Sulfur is an essential element for all known organisms and is present in amino acids, nucleotides and coenzymes. Because of its distinctive chemistry, it plays central roles in many essential biochemical pathways that likely evolved early in life's history, possibly around or before 3.5 Ga. At this time, the O2 concentrations were very low. Many sulfur-containing compounds in cells react with O2, and aerobic organisms possess highly conserved pathways for their biosynthesis that are compatible with an aerobic environment. The methanogenic archaea are an ancient lineage of strict anaerobes that never developed the ability to grow in the presence of O2. Their sulfur metabolism is also very distinctive, suggesting that they may possess pathways common before O2 became abundant in the biosphere. Unlike aerobes, most methanogenic archaea only use sulfide and elemental sulfur as the sulfur sources, and sulfate and other oxidized sulfur compounds are seldom utilized. Recent biochemical and genomics studies have revealed unusual features of their sulfur assimilation, including a unique tRNA-dependent cysteine biosynthesis pathway and the absence of canonical enzymes for Fe-S cluster and methionine biosynthesis. Thus, how sulfur is incorporated in methanogens remains unknown. Understanding the sulfur networks in methanogens will (i) advance our knowledge of the physiology of methanogens and how they are adapted to their unique ecological niche; (ii) discover novel enzymes and pathways of sulfur metabolism that may be common in other anaerobes; (iii) provide a more complete picture of sulfur chemistry in life and the evolution of the sulfur cycle on the early, anaerobic Earth; and (iv) guide engineering of methanogens for production of methane, a carbon neutral biofuel. Integrated into these scientific goals will be interdisciplinary training of the next generation of scientists, including high school, undergraduate and graduate students, and a young investigator.
Sulfur is essential for the growth of all known organisms and is present in a wide variety of molecules with different physiological functions. Consistent with their strictly anaerobic lifestyle, most methanogenic archaea only use sulfide and elemental sulfur as sulfur sources, and sulfate and other oxidized sulfur compounds are seldom utilized. Recent studies have revealed novel features of sulfur assimilation in the methanogenic archaeon Methanococcus maripaludis. These include: homologs of many sulfur metabolic genes common in bacteria and eukaryotes are absent; cysteine is biosynthesized by a novel tRNA-dependent pathway; cysteine is not an intermediate for Fe-S cluster, methionine and 4-thiouridine biosynthesis; and the sulfur transfer motif of the 4-thiouridine synthetase is distinct from that found in bacteria. These discoveries greatly broadened our view of physiological sulfur chemistry. However, many aspects of the sulfur transfer processes in methanococci remain to be elucidated. An important question is whether sulfide is directly used as the sulfur donor in various pathways or unique sulfur carrier proteins are involved in sulfur relay. This research specifically seeks to understand (i) the physiological sulfur transfer mechanism of tRNA-dependent cysteine biosynthesis; (ii) the sulfur relay system of the archaeal ubiquitin-like pathway for tRNA 2-thiouridine biosynthesis; (iii) the enzymes and carriers in a global sulfur metabolic network; and (iv) the intracellular levels of sulfide available for these biochemical systems.

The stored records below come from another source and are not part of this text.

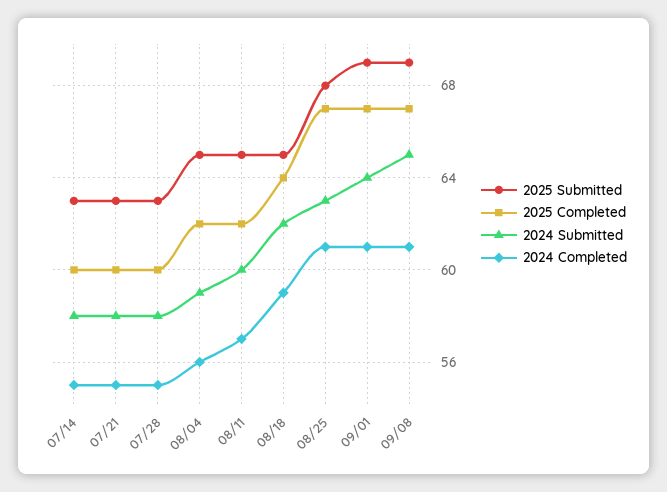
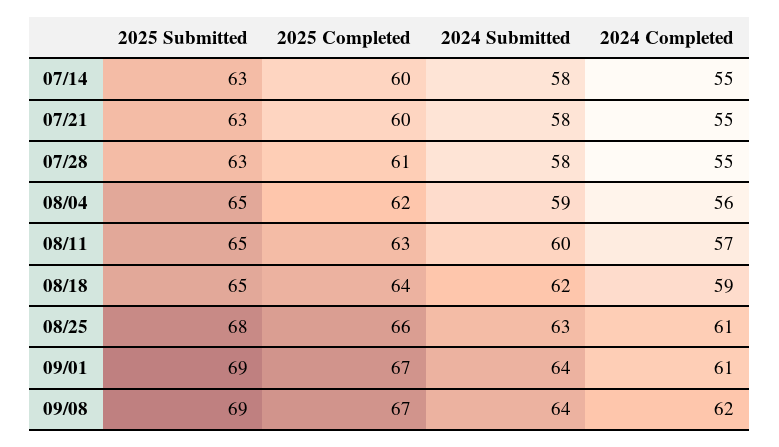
2025 Completed, 07/28: 60 -> 61
2025 Completed, 08/11: 62 -> 63
2025 Completed, 08/25: 67 -> 66
2024 Submitted, 09/08: 65 -> 64
2024 Completed, 09/08: 61 -> 62

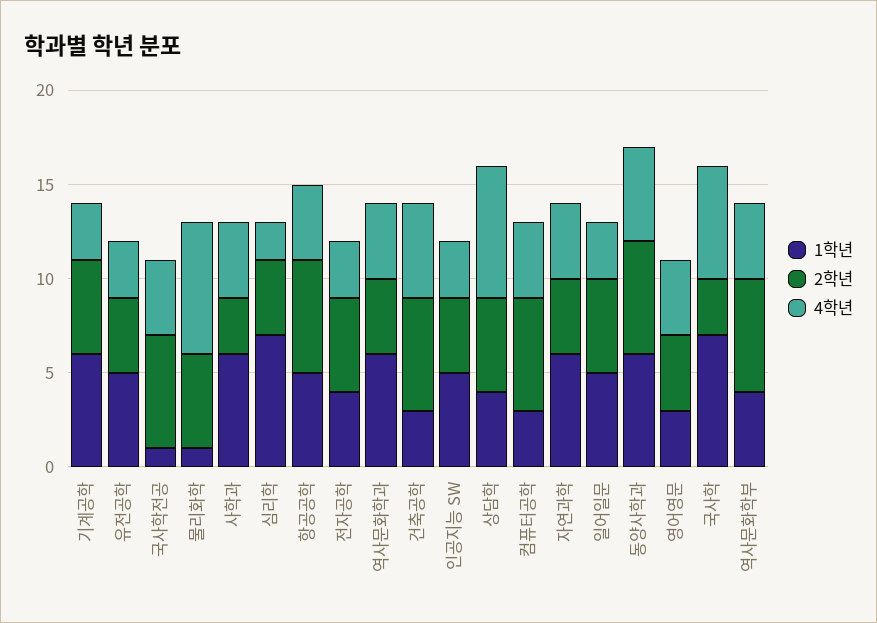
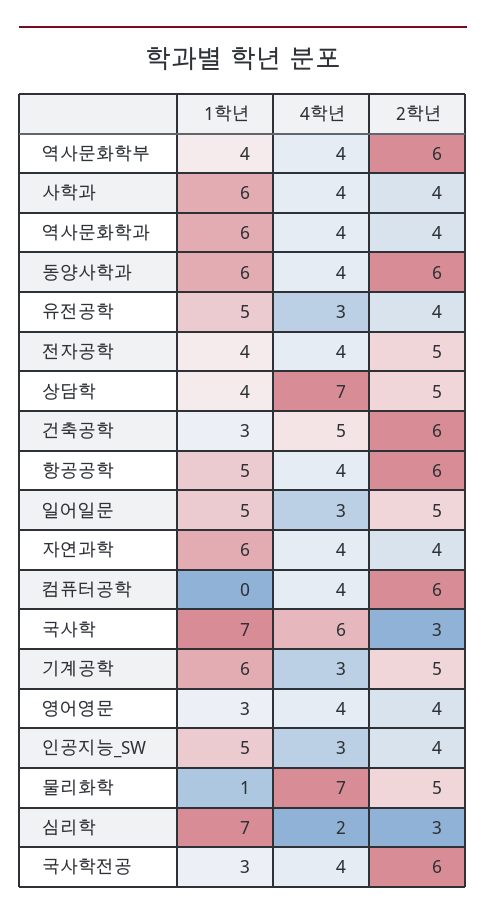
1학년, 국사학전공: 1 -> 3
2학년, 사학과: 3 -> 4
2학년, 심리학: 4 -> 3
4학년, 전자공학: 3 -> 4
1학년, 컴퓨터공학: 3 -> 0
4학년, 동양사학과: 5 -> 4

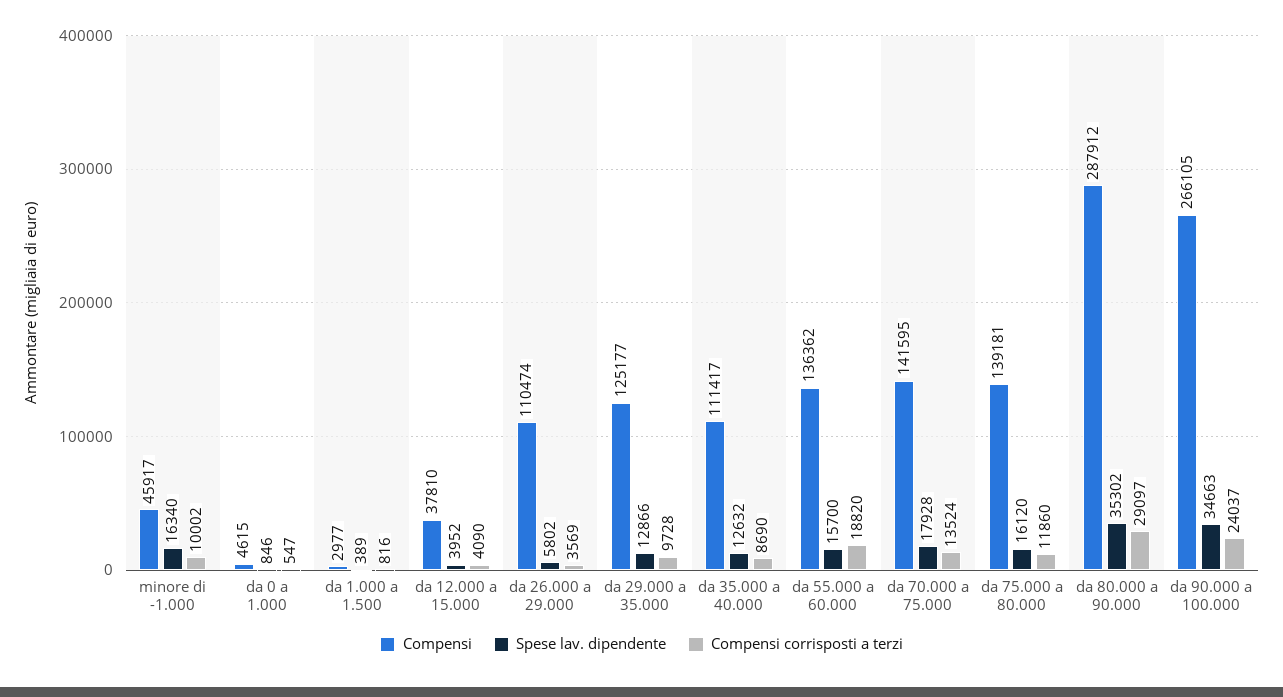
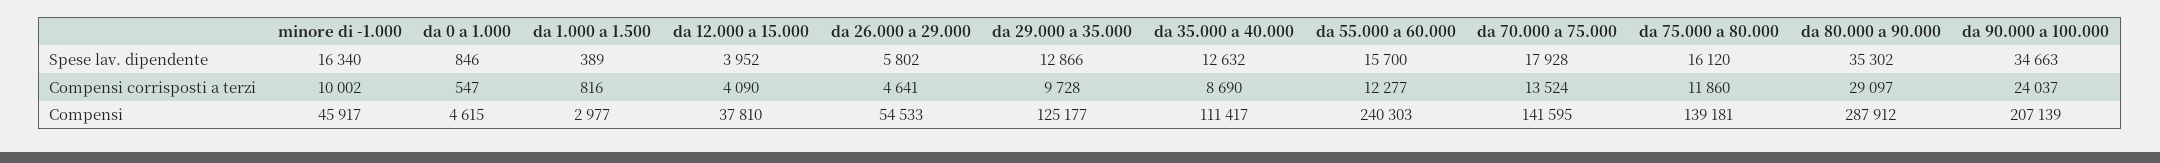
Compensi, da 26.000 a 29.000: 110474 -> 54533
Compensi corrisposti a terzi, da 26.000 a 29.000: 3569 -> 4641
Compensi, da 55.000 a 60.000: 136362 -> 240303
Compensi corrisposti a terzi, da 55.000 a 60.000: 18820 -> 12277
Compensi, da 90.000 a 100.000: 266105 -> 207139

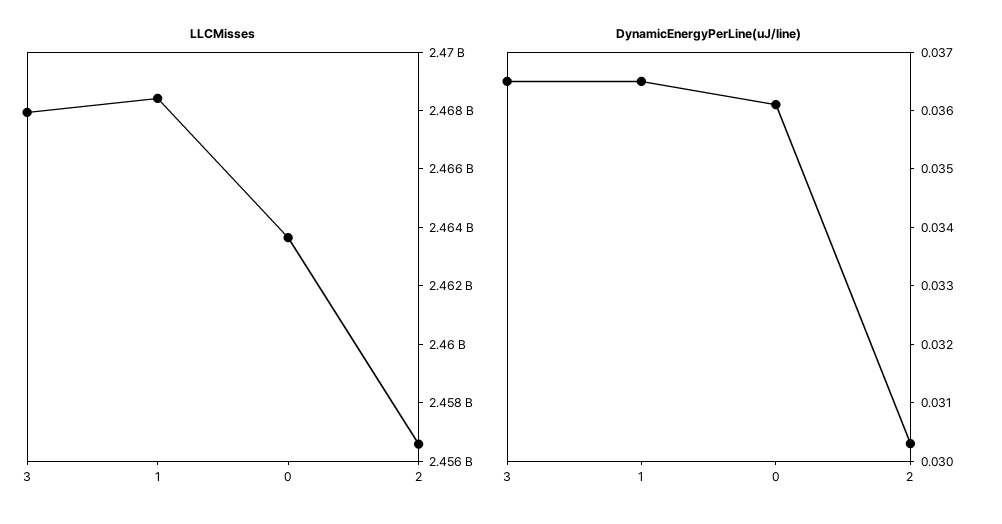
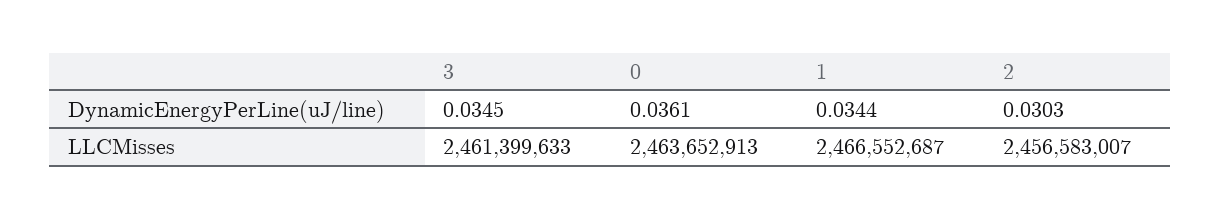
LLCMisses, 3: 2468000000 -> 2461399633
LLCMisses, 1: 2468500000 -> 2466552687
DynamicEnergyPerLine(uJ/line), 3: 0.0365 -> 0.0345
DynamicEnergyPerLine(uJ/line), 1: 0.0365 -> 0.0344

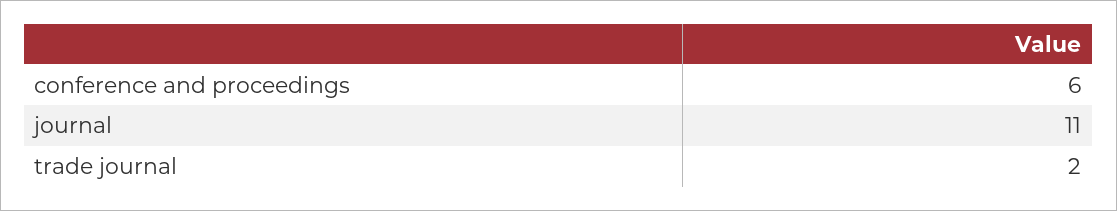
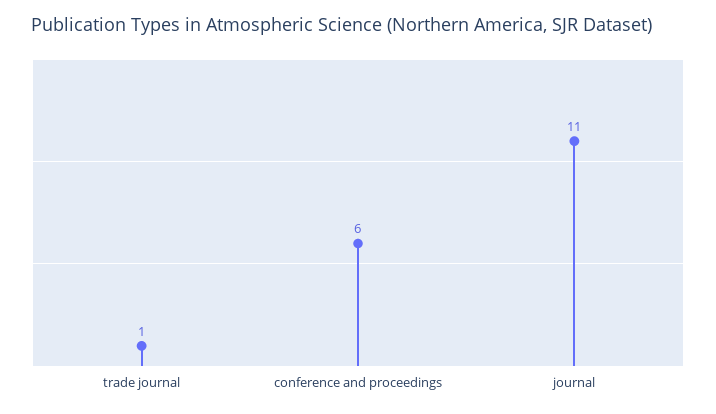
trade journal: 2 -> 1

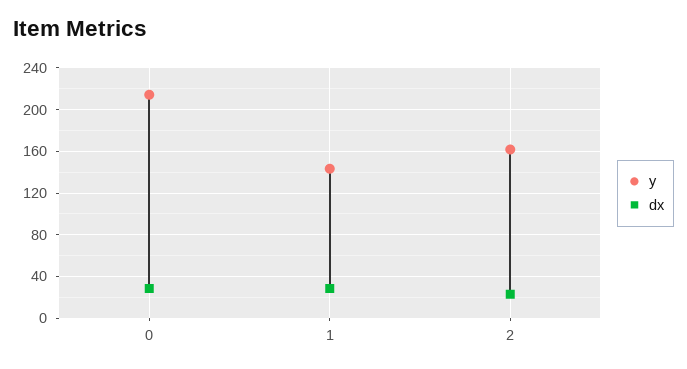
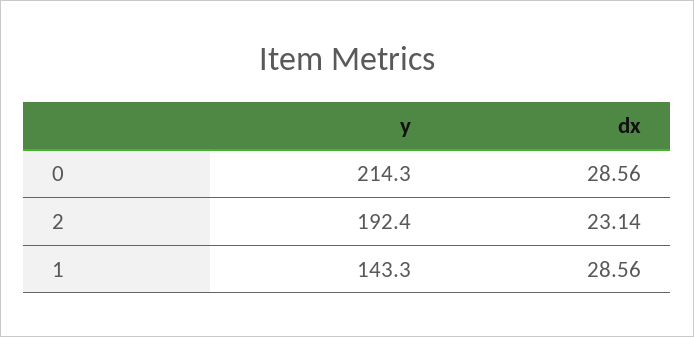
y, 2: 160 -> 192.4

Research on sulfur networks will advance our knowledge of the physiology of methanogens and how they are adapted to their unique ecological niche. Since sulfate was limited on the early, anoxic Earth while sulfide and elemental sulfur were presumably abundant, methanogens that assimilate sulfide and elemental sulfur as sole sulfur sources provide a living window into the primitive sulfur metabolism and shed light on the evolutionary processes of early Earth. Furthermore, most of our knowledge on sulfur assimilation is based upon aerobes and facultative anaerobes. As many of the known sulfur transfer enzymes from bacteria and eukaryotes are missing in methanogens, the elucidation of sulfur relay in methanogens may guide discovery of novel sulfur metabolic pathways that may be common in other anaerobes; this will contribute to a more complete understanding of sulfur chemistry in life. The broader impacts of this work include the following. (i) Unraveling S metabolism in methanogens will assist modeling of their metabolism and bioengineering the production of methane, a carbon neutral biofuel. (ii) It will provide new insights into mechanisms to control emissions of methane, a potent greenhouse gas that contributes to global warming. (iii) This study will develop a new genome-wide screening method, which will be of great value for systematic discoveries of novel pathways in an archaeal model organism. (iv) This project will provide interdisciplinary training to the next generation of scientists, including high school, undergraduate and graduate students, in microbial physiology, biochemistry and genetics. It will encourage students to view the entirety of the organism as it exists within a specific ecological context. (v) It will establish a path to independence for the CoPI Dr. Liu, a young investigator.